We’ve spent three Sunday mornings in Revelation 14 and it’s time to move on. But there’s one verse I did not preach but is still worth commenting on: Revelation 14:4 says that the followers of the Lamb keep themselves sexually pure. Is that relevant for the church in our day or not?

Pastor Kevin Miller recently wrote a thoughtful piece for Leadership, “Consistent Sexual Sacrifice.” The article begins with his conversation with a woman who thinks his is one of those churches that hates gays:

I said, “No, in our church, we have many people who feel same-sex attraction.”

“Oh,” she said, looking puzzled. “What do you do with them?”

“We walk alongside them,” I said. They’ve come to us and said, ‘Help me walk the way of Jesus.’ And they know that for many of them their longings will remain, and that means a life of celibacy.”

“But what you’re asking of them—isn’t that unfair?”

I said, “It is hard. I don’t minimize that. But the way of Jesus is hard for everyone. We tell our heterosexual singles, ‘You’ve got to stop sleeping with your girlfriend or your boyfriend.’ We tell a married man, ‘I don’t care how alive you feel around that new person at work; you’ve got to stay faithful to your wife.’ We tell our folks caught up in pornography, ‘Come to our support group, where you’ll admit to other people how much power this has over you.’ ”

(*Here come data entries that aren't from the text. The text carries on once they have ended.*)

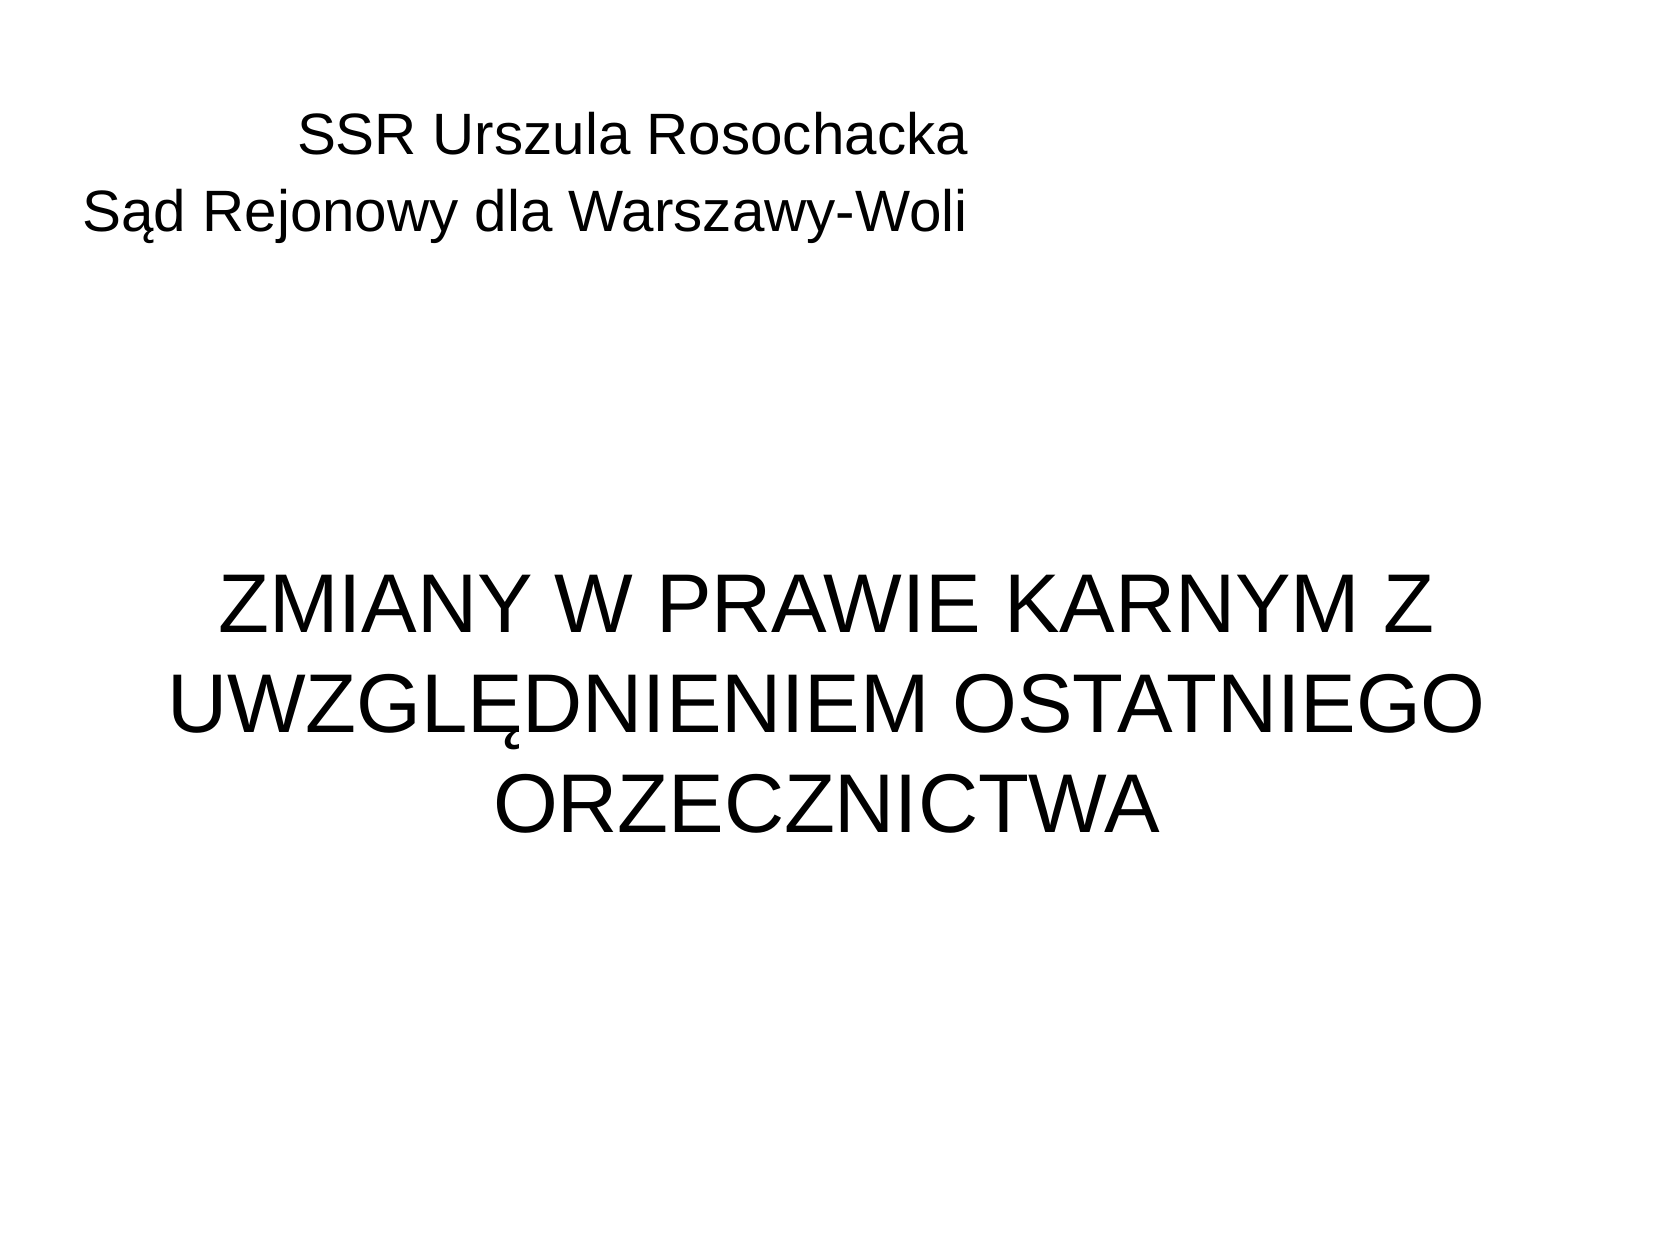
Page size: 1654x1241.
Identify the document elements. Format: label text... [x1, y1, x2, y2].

title SSR Urszula Rosochacka Sąd Rejonowy dla Warszawy-Woli [82, 49, 1571, 257]
subtitle ZMIANY W PRAWIE KARNYM Z UWZGLĘDNIENIEM OSTATNIEGO ORZECZNICTWA [82, 290, 1571, 1109]
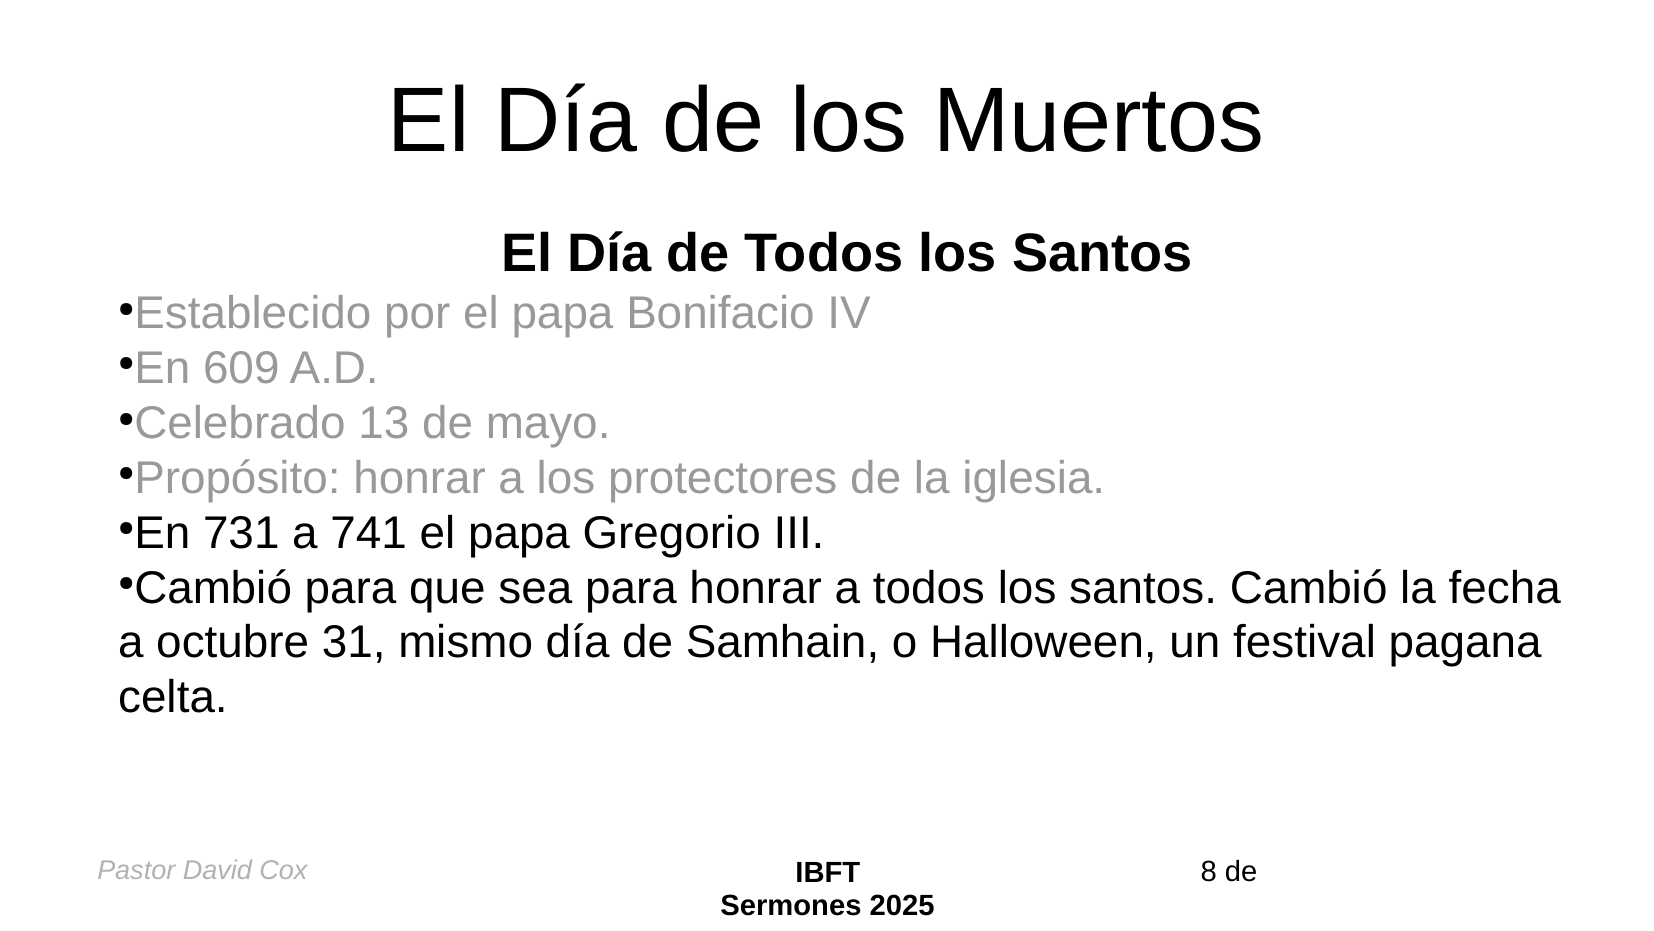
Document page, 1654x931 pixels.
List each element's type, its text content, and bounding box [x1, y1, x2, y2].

list El Día de Todos los Santos Establecido por el papa Bonifacio IV En 609 A.D. Celebrado 13 de mayo. Propósito: honrar a los protectores de la iglesia. En 731 a 741 el papa Gregorio III. Cambió para que sea para honrar a todos los santos. Cambió la fecha a octubre 31, mismo día de Samhain, o Halloween, un festival pagana celta. [118, 217, 1571, 739]
title El Día de los Muertos [82, 37, 1571, 193]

She thought about that for a moment, and her expression softened slightly, from contempt to consternation. I’d moved up one click on her dial, from a loathsome bigot, targeting gay people out of irrational animus, to a perplexing oddity, like an Amish man with beard and buggy on the streets of Manhattan. The difference was this: consistent sexual sacrifice. She now faced a community whose life she cannot fathom but whose internal coherence she can acknowledge and even, in her most tolerant moments, marvel at.

As a pastor, I do not try to foster consistent sexual sacrifice in the church in order to convince people outside. Consistent sexual sacrifice is not primarily for the culture, but for the church—not to convince others, but to keep them from convincing us. It is not to save them, but to save ourselves.

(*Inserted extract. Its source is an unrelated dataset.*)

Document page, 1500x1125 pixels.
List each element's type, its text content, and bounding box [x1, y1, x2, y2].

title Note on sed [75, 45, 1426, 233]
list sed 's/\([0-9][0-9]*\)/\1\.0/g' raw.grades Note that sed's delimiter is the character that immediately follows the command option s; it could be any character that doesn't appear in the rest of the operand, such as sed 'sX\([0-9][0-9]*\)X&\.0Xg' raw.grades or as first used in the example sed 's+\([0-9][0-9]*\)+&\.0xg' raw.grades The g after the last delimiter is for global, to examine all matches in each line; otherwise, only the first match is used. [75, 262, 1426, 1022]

A twenty-something guy from my church came to see me; let’s call him Reggie. Reggie had known of, and struggled with, his gay longings since boyhood. Now, he told me, “I’ve decided to start dating”—guys. He knew where our church stood, so he explained his choice: “Jesus spoke clearly on divorce, and yet churches give a pass to people to get a divorce, but he didn’t say a word about homosexuality, and churches get all up-tight about that.” The Inconsistency Defense.

Reggie’s Inconsistency Defense reminds me that as a pastor, I have only two options to deal with the tension of asking someone feeling gay longings to do something as difficult as pursue celibacy:

  1. Give him and everyone else a pass for cross-less Christianity, what Bonhoeffer called “grace without discipleship, grace without the cross, grace without Jesus Christ, living and incarnate.”
  2. Call everyone to bear the cross in the area of his or her sexuality.

Our church has chosen this second path. This is demanding, and it starts with me and with my heterosexual parishioners. Most of the work is here.

I think this is right on. How about you?